The M1100 was in essence an impulse purchase. For some time I've been considering a shotgun - the Capuchin has been a possible item on my shopping list - for CQB. The Maruzen M1100 defender persuaded me for three reasons - its looks, the cheap magazines and its cheap price point.
So how does it hold up ?
Well first the good. It's a heavy and realistic looking piece. It even has its own unique serial number stamped on the side. Whilst purists may dislike the lack of ejecting shells I have neither the time nor patience in an intense CQB fight to bother with them.

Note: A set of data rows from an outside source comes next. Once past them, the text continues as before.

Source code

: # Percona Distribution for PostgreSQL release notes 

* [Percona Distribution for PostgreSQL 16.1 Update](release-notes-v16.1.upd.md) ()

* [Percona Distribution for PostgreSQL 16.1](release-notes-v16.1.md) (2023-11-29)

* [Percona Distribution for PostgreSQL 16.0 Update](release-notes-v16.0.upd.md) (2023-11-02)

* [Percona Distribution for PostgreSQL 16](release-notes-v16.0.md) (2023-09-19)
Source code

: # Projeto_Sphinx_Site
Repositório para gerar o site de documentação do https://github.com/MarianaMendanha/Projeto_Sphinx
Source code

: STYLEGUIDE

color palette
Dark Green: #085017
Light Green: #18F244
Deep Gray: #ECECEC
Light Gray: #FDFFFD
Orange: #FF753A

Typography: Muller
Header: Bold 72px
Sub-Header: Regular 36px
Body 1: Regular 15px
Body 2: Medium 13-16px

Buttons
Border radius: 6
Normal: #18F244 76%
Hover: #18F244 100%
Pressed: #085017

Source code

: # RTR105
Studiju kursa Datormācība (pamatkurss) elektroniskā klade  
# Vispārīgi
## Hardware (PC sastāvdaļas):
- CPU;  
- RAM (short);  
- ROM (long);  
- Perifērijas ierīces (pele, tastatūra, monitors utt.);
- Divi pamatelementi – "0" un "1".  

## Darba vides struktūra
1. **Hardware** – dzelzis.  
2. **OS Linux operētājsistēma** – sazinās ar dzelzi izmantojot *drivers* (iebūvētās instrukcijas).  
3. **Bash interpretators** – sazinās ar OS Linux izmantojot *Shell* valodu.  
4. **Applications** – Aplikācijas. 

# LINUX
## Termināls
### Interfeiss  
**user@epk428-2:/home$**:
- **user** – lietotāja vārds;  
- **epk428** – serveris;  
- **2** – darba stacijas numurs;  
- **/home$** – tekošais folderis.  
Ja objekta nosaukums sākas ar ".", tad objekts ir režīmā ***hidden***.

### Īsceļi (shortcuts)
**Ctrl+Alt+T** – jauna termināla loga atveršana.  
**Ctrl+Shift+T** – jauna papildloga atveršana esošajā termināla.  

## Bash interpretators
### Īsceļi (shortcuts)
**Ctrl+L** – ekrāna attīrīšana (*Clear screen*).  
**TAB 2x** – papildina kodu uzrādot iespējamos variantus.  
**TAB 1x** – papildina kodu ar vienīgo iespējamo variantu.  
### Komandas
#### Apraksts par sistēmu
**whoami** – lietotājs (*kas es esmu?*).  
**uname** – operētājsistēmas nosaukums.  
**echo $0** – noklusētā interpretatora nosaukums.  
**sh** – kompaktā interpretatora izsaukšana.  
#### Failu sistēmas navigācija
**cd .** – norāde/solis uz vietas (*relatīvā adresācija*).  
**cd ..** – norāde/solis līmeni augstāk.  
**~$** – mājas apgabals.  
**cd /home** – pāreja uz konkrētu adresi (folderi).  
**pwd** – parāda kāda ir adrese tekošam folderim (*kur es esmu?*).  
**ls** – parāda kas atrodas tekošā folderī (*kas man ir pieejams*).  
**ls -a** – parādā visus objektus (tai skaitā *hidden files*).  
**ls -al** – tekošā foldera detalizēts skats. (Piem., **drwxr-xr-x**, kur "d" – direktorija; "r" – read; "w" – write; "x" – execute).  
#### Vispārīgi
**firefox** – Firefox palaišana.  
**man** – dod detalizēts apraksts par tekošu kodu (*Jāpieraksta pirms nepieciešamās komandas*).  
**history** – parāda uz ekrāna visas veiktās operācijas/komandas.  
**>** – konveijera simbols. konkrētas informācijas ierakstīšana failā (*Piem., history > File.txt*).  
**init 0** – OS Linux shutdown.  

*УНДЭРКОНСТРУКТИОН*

The M1100 comes with 2 adapters allowing you to set the fire either as single shot or triple. As I'm intending 100% to use it as a CQB piece I haven't investigated this option yet. It operates as a semi auto piece firing 3 rounds in a single burst. The cycle rate is very impressive - its possible to empty all six shots in around a second. Especially in an enclosed building the M1100 makes an impressive noise as it fires and the side cocking pin slams back. The first time I used it in the bunker complex a series of loud bangs resulted in some very satisfying 'What the Hell was that ?' calls from the opposition as it went off. Make no mistake, this is a gun which places a big sappy grin on your face whenever you use it.
The hop is set for .25g BB's - with these you get good grouping at up to 25 metres in warm weather with effective range dropping to 20 as the temperature drops. Power is reported at .8joules and we'll shortly be chrono'ing my piece.
The small capacity of the magazines means that you're essentially using a complete one to clear a room - something the M1100 is very effective at. Swapping the mags is simple and takes seconds and with their cheap price I always carry a pouch full of them.
Of equal importance is a spare gas tank - although I average 5 mags from a single tank which is normally more than enough for a game - your spare is easily and quickly swapped. Its also nice to see that if your gas tank goes your gun is still functional.
The second thing you should do after you get your M1100 (the first clearly being to unwrap and hold the thing in your hands!) is to throw the plastic loading tool out of the window. Without it, loading the mags is simple and can be easily performed in the field - with it it's a different story and a whole world of pain!
I've have also skirmished efffectively in the field with my M1100 - and whilst it does suffer from a lack of range when compared to its primary QCB function it is lethal for snap shooting and removing the ubiquitous 'player in the bush'.
It is however a CQB weapon above all else and as such performs spectacularly well, especially for room clearance or taking on multiple opponents at close range.
So the down side ?
As mentioned earlier, the mags are comparitively small, especially given the rate of fire, necessitating frequent swaps. However, you're generally swapping after clearing a room and the process is quick enough so that if any one tries to rush you, chances are you'll be ready for them at very close range when they pile into your room.
The second point is that we bought a pair of M1100's. Whilst mine has performed admirably without any issues whatsoever its twin failed completely on the second outing - with the internals shattering and dropping out of the gun completely. We've yet to hear of any other M1100 performing in a similar way - but ever since I've erred on the cautious side and limited my M1100 to HFC134 just to be safe.
The M1100 will not suit everyone's tastes. Purists will prefer the shell ejecting version with a greater shot capacity. Equally valid are those who prefer the 10 shot 'pump' action TM system. Due to necessity to use HFC 134a the range is also strictly limited - meaning that it really is suited to a pure CQB role.